» Required work
In the severance agreement amendment below, what date is given for the original Change-In-Control Severance Agreement?

» Excerpt provided
------------------------------------------------
Attached files

file filename
8-K - 8-K - INTERNATIONAL RECTIFIER CORP /DE/a14-19384_28k.htm
EX-2.1 - EX-2.1 - INTERNATIONAL RECTIFIER CORP /DE/a14-19384_2ex2d1.htm
EX-10.3 - EX-10.3 - INTERNATIONAL RECTIFIER CORP /DE/a14-19384_2ex10d3.htm
EX-10.4 - EX-10.4 - INTERNATIONAL RECTIFIER CORP /DE/a14-19384_2ex10d4.htm
EX-10.1 - EX-10.1 - INTERNATIONAL RECTIFIER CORP /DE/a14-19384_2ex10d1.htm

Exhibit 10.2

 

AMENDMENT NO. 1

TO

THE CHANGE-IN-CONTROL SEVERANCE AGREEMENT

 

THIS AMENDMENT NO. 1 (this “Amendment”) to the Change-In-Control Severance Agreement (the “Agreement”), dated as of January 2, 2013 by and between International Rectifier Corporation, a Delaware corporation (the “Company”), and Gary Tanner (the “Employee”), is entered into as of August 19, 2014, by and between the Company and the Employee. Capitalized terms used but not defined herein have the meanings set forth in the Agreement.

 

W I T N E S S E T H:

 

WHEREAS, the Company and the Employee have previously entered into the Agreement, pursuant to which the Company desired to assure itself of both present and future continuity of management and desired to establish certain severance benefits for the Employee, applicable in the event of a Change in Control;

 

WHEREAS, pursuant to Section 8 of the Agreement, a provision of the Agreement may be modified, waived or discharged if such waiver, modification or discharge is agreed to in writing signed by the Employee and the Company; and

 

WHEREAS, the Company and the Employee desire to enter into this Amendment for the purpose of amending the Agreement as provided herein.
------------------------------------------------
» Dataset extract
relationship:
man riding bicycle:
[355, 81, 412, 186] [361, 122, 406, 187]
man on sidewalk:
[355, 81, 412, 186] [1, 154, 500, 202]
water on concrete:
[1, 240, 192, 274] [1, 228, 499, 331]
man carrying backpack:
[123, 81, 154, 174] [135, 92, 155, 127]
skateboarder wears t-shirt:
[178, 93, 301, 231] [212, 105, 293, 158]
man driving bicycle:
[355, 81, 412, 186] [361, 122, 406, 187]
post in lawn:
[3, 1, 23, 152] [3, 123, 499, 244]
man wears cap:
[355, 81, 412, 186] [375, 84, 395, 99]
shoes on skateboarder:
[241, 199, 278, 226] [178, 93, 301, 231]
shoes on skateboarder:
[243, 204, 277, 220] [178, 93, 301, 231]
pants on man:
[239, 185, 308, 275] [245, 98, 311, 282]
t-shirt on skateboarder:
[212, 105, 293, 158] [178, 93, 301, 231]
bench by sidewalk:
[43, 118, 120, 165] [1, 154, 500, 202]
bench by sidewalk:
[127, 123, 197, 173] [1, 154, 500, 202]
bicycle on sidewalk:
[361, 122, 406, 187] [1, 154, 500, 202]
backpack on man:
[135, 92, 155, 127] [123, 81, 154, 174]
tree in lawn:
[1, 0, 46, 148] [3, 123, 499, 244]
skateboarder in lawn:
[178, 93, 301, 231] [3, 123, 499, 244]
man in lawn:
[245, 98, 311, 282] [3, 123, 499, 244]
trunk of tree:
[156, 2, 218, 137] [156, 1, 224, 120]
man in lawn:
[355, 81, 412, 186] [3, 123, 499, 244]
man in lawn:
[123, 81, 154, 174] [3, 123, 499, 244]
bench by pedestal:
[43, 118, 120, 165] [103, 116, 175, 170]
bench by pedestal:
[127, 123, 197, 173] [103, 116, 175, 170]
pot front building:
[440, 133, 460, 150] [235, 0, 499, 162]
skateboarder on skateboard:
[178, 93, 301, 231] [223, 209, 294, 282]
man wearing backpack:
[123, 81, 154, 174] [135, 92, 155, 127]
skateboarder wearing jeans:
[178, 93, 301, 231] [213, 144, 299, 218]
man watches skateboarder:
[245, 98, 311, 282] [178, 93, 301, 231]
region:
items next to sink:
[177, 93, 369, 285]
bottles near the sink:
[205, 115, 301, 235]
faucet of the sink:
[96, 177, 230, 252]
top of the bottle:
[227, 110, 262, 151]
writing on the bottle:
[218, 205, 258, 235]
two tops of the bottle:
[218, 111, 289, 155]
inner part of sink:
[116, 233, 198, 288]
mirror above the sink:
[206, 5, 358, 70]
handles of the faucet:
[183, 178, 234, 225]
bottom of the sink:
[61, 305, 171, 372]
------------------------------------------------
» Response to the task
January 2, 2013